デジタル方式の第2世代移動通信システム
GSMとは
2G通信技術の一つであるGSMに関して説明します。
GSMシステム
GSM(Global System for Mobile Communications)は、ETSI(ヨーロッパ電気通信標準化協会)によって規定されたもので、ヨーロッパ全土で共通に使えることを目指して開発されました。
その後、独自規格を利用していた日本や韓国などの国を除く130以上の国で採用され、携帯電話業界の標準規格となりました。
SIMカード
加入権情報(電話番号)は「SIM(Subscriber Identity Module=契約者識別)カード」と呼ばれるICカードに書き込まれ、ユーザーに渡されます。機種変更時はこのICカードを差し替えるだけで済み、1台の端末で複数の通信事業者を使い分けることが可能となります。
当時日本では携帯電話端末そのものに加入権情報(電話番号)を登録してサービスを利用していたため、機種変更時には端末から端末へ電話番号の書き換えをする作業が必要となりました。
SMS
SMS(Short Message Servise)は、相手の電話番号を指定して全角なら数十文字、半角なら百文字程度(最大140オクテット)までの文字メッセージを即時に交換できる通信技術となります。
インターネットやEmailはパケットネットワーク上での通信に対し、電話やSMSは回線交換ネットワーク上での通信となります。
SMSはテキストメッセージを信号線およびシグナルチャネルで運ぶことによりサービスを実現しています。
そのため、災害時などでパケットネットワークや回線交換ネットワークに通信規制がかかっても、SMSは回線交換方式におけるシグナリングチャネルを使用しているため、通信回線に負担をかけずに連絡を取るための有効な手段といえます。
TDMA/FDD
下り(基地局->端末方向)と上り(端末->基地局方向)の通信では周波数による分割FDD: 周波数分割複信を使用し、片方を送信専用、もう一方を受信専用とすることで同時に送受信できるようにしています。
基地局と複数の端末との同時通信には時間による分割TDMA: 時分割多元接続を使用しています。

GSMの周波数帯
GSMには大きく3種類の周波数帯があります。

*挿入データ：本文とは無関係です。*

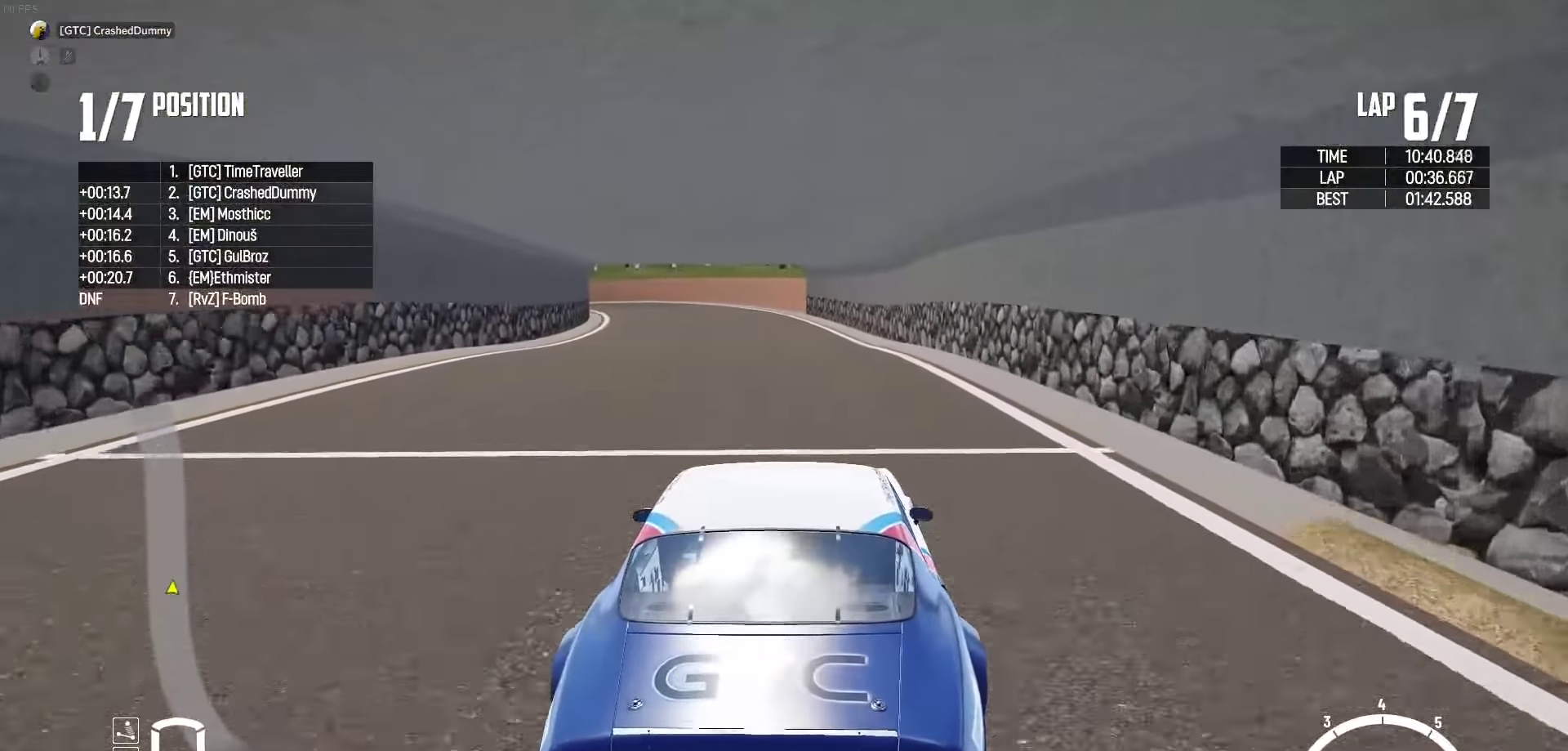
{"buttons": ["R2"], "left_stick": "left", "right_stick": "center", "events": [[67, "left_stick", "center"], [300, "left_stick", "left"], [417, "left_stick", "center"], [500, "left_stick", "left"]]}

900MHz帯を使用しているGSM900、1800MHz帯を使用しているGSM1800、1900MHz帯を使用しているGSM1900です。
GSM900
880-915MHz、925-960MHzの電波を使用するGSM900は、GSM方式の中で最もポピュラーなシステムで多くの国で普及しており、北米以外のGSM採用国のGSMサービス提供国にはまずこの方式でのサービスがあります。
GSM1800
新しい方式で主に都市部からサービスが始まっています。GSM900の回線が都市部で逼迫したため、新たな回線として採用されました。
GSM1900
主に北米で使用されております。
その他の通信仕様
GSMの高速通信仕様は、以下のようなものがあります。
GPRS
GPRS (General Packet Radio Service)というパケットデータ機能が追加されました。GPRSはインターネットブラウジング、WAPアクセス、SMSといった全てのデータサービスに使用できます。GSMとは異なり、GPRSはパケット通信方式です。複数ユーザー間で、データ送信が必要な場合にだけ同じ伝送チャネルが共有されます。GPRSで達成可能なデータレートは、サポートされるマルチスロットクラスによって異なります。タイムスロットあたりの最大データレートは21.4 kbit/s、ダウンリンク(下り)またはアップリンク(上り)のいずれかで最大8スロットが使用可能です。
EDGE
データ伝送レートの向上とネットワーク容量の拡大を目的とし、EDGE(Enhanced Data for GSM Evolution)が導入されました。EDGEでは、TDMAの無線方式、8PSK(八位相偏移変調 )という変調方式が採用されています。
従来のGPRSではRF変調シンボル1個で1ビットを表していたのに対し、この方式ではシンボル1個で3ビットを表します。この技術的変更により、EDGEでは実効データレートが3倍になり、ピーク・データ・レートはタイムスロットあたり59.2 kbit/sに達しました。GPRSと同様、達成可能な最大データレートは、移動機でサポートされるマルチスロットクラスに依存します。